While the FDA was deciding to leave things as they were, however, a scandal that Bloomberg called the  “Largest Food Fraud in US History“, was emerging. A scam that ended with two major packers and assorted brokers being charged for avoiding $180m  in import tariffs by disguising the origin of imported honey by, among other things, ultrafiltration. (I should point out at this point, that neither of the firms was prosecuted, choosing to cooperate and pay some modest fines instead.)

Rumours of this had been rife beforehand, however, and a few large US honey packers had reacted by setting up True Source Honey in 2010, a paper-based initiative that aims to certify honey that’s been legally and traceably sourced, and was free from adulteration. True Source, however, has as much to say about pollen as you’d think.

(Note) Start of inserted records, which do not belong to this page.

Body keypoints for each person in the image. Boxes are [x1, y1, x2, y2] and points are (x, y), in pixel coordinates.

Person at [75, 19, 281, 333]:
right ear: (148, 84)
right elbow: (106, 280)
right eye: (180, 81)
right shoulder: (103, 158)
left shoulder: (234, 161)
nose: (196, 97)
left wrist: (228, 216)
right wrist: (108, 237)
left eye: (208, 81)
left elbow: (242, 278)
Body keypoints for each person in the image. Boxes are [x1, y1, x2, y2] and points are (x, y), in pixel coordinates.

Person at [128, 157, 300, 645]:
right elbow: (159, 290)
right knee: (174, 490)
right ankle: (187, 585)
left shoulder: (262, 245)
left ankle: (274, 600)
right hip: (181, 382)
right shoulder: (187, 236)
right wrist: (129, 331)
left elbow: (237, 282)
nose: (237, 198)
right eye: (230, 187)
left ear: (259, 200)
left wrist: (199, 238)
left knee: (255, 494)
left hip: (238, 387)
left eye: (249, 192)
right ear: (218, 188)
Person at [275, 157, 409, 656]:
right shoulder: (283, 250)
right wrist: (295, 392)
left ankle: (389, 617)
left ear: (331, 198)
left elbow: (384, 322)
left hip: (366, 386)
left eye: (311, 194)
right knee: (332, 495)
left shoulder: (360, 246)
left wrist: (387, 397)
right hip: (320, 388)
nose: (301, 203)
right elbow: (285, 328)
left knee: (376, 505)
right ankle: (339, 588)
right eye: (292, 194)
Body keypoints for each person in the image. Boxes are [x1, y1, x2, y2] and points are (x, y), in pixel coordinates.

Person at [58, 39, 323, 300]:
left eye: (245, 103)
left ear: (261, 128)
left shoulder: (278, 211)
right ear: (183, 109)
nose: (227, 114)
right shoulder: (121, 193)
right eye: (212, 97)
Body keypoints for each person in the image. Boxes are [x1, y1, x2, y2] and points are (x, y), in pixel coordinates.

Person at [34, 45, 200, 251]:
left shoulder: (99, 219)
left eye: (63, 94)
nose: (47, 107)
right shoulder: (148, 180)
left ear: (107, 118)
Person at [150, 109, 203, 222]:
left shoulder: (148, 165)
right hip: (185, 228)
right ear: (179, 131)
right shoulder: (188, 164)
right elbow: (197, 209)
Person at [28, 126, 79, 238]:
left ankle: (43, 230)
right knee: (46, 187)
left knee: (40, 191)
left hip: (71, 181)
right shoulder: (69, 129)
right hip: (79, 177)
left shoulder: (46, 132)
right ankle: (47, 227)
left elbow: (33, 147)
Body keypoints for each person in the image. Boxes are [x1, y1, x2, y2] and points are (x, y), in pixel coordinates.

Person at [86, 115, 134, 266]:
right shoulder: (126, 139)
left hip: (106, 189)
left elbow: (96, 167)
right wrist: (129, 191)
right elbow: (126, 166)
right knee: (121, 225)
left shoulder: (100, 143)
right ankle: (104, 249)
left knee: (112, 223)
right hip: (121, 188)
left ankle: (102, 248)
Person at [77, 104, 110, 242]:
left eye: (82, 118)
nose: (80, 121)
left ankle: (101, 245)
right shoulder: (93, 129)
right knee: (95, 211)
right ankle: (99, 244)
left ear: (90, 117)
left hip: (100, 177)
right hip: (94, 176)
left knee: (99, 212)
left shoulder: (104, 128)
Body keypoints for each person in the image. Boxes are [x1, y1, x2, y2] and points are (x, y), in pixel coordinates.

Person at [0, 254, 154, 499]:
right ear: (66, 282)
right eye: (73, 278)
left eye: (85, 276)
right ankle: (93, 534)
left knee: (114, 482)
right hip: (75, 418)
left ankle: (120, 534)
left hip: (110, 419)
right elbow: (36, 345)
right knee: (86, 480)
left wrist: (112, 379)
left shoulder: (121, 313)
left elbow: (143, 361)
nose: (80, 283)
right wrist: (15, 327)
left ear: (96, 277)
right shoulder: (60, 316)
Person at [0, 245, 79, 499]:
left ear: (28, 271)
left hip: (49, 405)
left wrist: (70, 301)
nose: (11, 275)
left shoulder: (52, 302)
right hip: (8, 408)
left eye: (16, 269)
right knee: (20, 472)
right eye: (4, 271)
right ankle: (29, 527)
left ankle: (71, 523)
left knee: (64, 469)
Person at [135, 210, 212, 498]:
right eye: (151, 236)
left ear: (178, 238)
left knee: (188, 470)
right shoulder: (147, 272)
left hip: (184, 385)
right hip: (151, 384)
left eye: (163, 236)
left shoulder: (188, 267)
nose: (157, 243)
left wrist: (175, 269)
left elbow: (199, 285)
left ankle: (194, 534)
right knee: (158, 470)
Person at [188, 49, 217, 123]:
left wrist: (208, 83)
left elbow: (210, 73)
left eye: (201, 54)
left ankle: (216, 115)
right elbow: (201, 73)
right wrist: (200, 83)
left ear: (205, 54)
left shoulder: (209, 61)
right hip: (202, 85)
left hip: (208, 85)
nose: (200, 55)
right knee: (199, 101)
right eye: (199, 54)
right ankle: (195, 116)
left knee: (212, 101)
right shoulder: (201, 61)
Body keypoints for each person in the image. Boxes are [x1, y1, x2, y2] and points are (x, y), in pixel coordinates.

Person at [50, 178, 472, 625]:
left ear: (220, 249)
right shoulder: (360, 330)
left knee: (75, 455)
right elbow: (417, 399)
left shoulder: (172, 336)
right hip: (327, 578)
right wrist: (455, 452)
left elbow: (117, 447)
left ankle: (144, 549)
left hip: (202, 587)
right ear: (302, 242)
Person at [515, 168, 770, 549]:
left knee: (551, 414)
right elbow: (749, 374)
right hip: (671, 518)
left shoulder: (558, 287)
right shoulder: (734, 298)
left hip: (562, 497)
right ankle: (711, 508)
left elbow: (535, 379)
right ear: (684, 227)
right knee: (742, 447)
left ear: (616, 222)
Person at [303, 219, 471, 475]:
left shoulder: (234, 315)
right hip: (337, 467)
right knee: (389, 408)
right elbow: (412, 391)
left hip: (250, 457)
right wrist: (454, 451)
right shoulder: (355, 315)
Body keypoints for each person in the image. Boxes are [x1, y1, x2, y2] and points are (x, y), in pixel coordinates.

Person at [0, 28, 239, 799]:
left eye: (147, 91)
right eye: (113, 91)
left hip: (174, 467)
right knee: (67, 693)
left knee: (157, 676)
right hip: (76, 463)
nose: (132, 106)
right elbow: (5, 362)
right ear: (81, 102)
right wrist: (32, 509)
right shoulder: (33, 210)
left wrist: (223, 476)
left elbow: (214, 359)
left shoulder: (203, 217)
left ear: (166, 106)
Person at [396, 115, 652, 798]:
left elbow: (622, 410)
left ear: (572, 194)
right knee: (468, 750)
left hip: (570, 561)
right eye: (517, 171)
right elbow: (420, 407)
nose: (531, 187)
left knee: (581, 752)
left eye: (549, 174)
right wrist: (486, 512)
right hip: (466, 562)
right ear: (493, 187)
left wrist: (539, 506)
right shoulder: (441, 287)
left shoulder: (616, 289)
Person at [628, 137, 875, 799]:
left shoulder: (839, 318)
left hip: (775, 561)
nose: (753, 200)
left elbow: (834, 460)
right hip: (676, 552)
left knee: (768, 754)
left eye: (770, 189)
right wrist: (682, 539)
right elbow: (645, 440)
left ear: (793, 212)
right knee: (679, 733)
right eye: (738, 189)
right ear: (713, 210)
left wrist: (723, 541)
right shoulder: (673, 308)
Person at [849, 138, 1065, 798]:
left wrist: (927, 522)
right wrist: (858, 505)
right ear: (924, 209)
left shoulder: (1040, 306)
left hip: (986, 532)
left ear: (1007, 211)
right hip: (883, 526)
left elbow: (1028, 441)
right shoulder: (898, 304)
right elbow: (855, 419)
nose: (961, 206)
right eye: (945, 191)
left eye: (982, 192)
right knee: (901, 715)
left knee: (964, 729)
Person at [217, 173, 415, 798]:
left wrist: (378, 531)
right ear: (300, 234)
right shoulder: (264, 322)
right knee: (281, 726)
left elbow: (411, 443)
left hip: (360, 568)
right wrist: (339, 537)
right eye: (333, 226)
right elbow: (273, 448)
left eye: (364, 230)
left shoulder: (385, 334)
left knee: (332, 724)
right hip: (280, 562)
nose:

But that hasn’t stopped people worrying about ‘ultrafiltration’, even in the light of the National Honey Board’s explanation, which stated that ultrafiltration “involves adding water to honey and filtering it under high pressure at the molecular level, then removing the water. It is a much more involved and expensive process which results in a colorless sweetener product that is derived from honey but is not considered “honey” in the U.S.“.

Those worries might be justified. For although the NHB mightn’t consider ultrafiltered honey to be honey, the FDA, and Webster’s dictionary doesn’t  seem to make the same distinction. Happily that, again, may change. Last year, as a result of the 2014 Agriculture Act, the USDA was charged with developing a Federal Identity for honey, launched a consultation, and are now, we presume, working out the details. Perhaps unsurprisingly, the packers consider pollen grains among the “defects”, whereas several other submissions, from retailers, beekeepers and the public, are keener to adopt the full Codex definition.

It’s easy, for those of us in Europe, to snigger at the squabble and laugh at how commercial interests mean that, in the land of the free, consumers know less about their food than we do. But sniggering might be premature. In the next thrilling installment, I’ll aim to show why that might be.